Secondo l'opinione dell'analista, Mosca formalmente non riconoscerà l'autonomia delle repubbliche, dal momento che simile passo sarebbe in contrasto con gli accordi di Minsk, unica base solida del processo di pace in Ucraina, nonché via d'uscita dalla “guerra fredda” e di ritorno alla collaborazione fra Russia, UE e USA.

“Le elezioni si sono svolte sotto lo slogan dell'indipendenza, di cui parlano senza mezze misure i leader delle due repubbliche. Nel testo degli accordi di Minsk è scritto a chiare lettere che entrambe le regioni dell'Ucraina devono essere considerate come parte del paese, sia pure con diritti speciali e una certa autonomia”, fa notare Arbatov.

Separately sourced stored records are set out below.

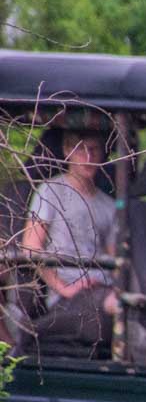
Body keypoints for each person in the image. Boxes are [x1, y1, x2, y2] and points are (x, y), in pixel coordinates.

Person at [20, 129, 119, 347]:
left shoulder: (109, 206)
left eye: (94, 150)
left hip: (104, 289)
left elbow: (117, 260)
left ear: (103, 154)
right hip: (68, 298)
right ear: (67, 152)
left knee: (133, 304)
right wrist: (64, 287)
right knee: (120, 305)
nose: (88, 157)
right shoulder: (50, 191)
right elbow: (30, 248)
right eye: (80, 150)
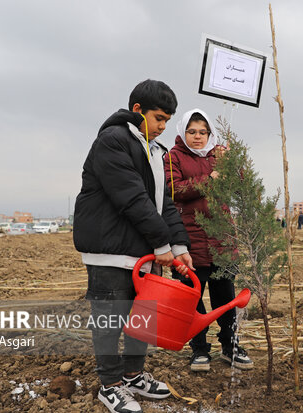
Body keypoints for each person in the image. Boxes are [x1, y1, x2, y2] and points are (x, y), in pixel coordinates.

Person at [74, 80, 194, 413]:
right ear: (137, 110)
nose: (163, 127)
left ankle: (133, 375)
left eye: (168, 121)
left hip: (140, 252)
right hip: (110, 249)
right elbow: (132, 199)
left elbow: (162, 203)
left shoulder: (155, 151)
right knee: (110, 318)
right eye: (158, 118)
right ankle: (109, 385)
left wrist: (179, 243)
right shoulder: (112, 142)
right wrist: (161, 242)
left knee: (143, 315)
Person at [165, 108, 253, 372]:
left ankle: (230, 345)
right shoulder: (173, 157)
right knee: (190, 298)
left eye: (203, 132)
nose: (198, 137)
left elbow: (239, 186)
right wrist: (211, 178)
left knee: (225, 297)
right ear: (183, 132)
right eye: (192, 132)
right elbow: (174, 190)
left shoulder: (218, 155)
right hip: (188, 240)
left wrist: (231, 165)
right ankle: (199, 349)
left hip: (221, 240)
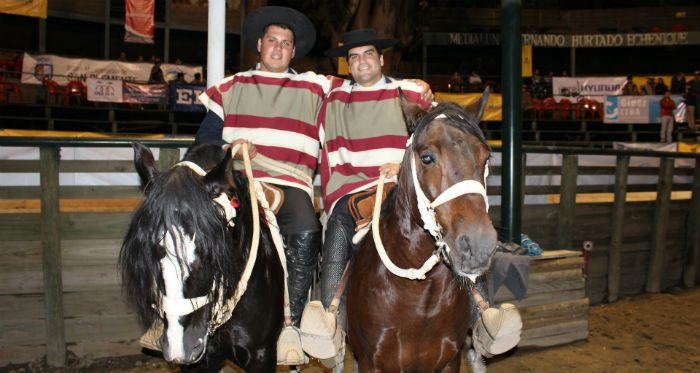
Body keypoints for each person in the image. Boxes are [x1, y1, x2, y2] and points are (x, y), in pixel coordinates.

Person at [314, 28, 521, 365]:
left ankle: (484, 313)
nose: (361, 62)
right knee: (338, 224)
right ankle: (330, 319)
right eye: (353, 57)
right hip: (355, 190)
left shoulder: (411, 91)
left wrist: (403, 164)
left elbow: (442, 133)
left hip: (404, 184)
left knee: (456, 229)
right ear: (347, 66)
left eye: (368, 54)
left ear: (381, 59)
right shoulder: (335, 97)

L'accademico sottolinea che le condizioni di integrità dello stato e dello speciale status delle regioni sono state esposte ai punti tre e nove degli accordi di Minsk, esse dovevano essere in seguito legittimate dalla legge sullo status speciale del Donbass (il 18 ottobre, il parlamento dell'Ucraina ha varato il progetto di legge sull'attribuzione dello status speciale alle regioni di Donetsk e Lugansk).

“E pertanto, rispettare le elezioni è una cosa, mentre riconoscere i vincitori capi legittimi delle repubbliche è ben altra. La Russia non andrà in questa direzione. Questo passo significherebbe la rottura definitiva dei rapporti con l'Ucraina”, sostiene l'esperto.

Secondo la sua opinione, la Russia non desidera separare Donetsk e Lugansk dall'Ucraina, nondimeno, vorrebbe avere il controllo politico sulle due regioni. “L'obiettivo sarebbe quello di mantenere queste due enclavi all'interno dell'Ucraina, ma sotto la protezione e l'influenza di Mosca. Questa la leva attraverso la quale il Cremlino terrebbe Kiev lontana dalla NATO o dall'UE. Da ciò consegue dunque la posizione più che logica: noi rispettiamo gli esiti delle elezioni, ma non riconosciamo la legittimità di queste autorità”, afferma Arbatov.

Come ha detto a RBTH il presidente emerito del Consiglio per la politica estera e la difesa, Sergei Karaganov, la Russia si rapporta alla situazione in Ucraina secondo l'orientamento dei propri interessi strategici, fra i quali vi è quello di porre fine a venticinque anni di continua invasione dell'Occidente nelle sfere di importanza vitale per Mosca.

“Il Cremlino si servirà di tutti i metodi di lotta che riterrà necessari. Tutti i passi compiuti da Mosca, compresi gli accordi di Minsk e il “rispetto”, non il “riconoscimento”, delle elezioni sono parte di questa strategia. Mosca non riconoscerà le elezioni, perché questo significherebbe sancire l'indipendenza delle repubbliche di Donetsk e di Lugansk dall'Ucraina”, evidenzia l'analista.

Come suppone Karaganov, Mosca vuole tenere le proprie mani libere e legare invece i partner esteri con quante più norme, piuttosto che giocare a un “gioco senza regole”. “I nostri partner occidentali faranno di tutto per trovare contromosse ai passi del Cremlino. Ora tocca alla Russia dare le carte, l'Occidente reagirà. Prima la situazione era all'opposto”, conclude l'esperto.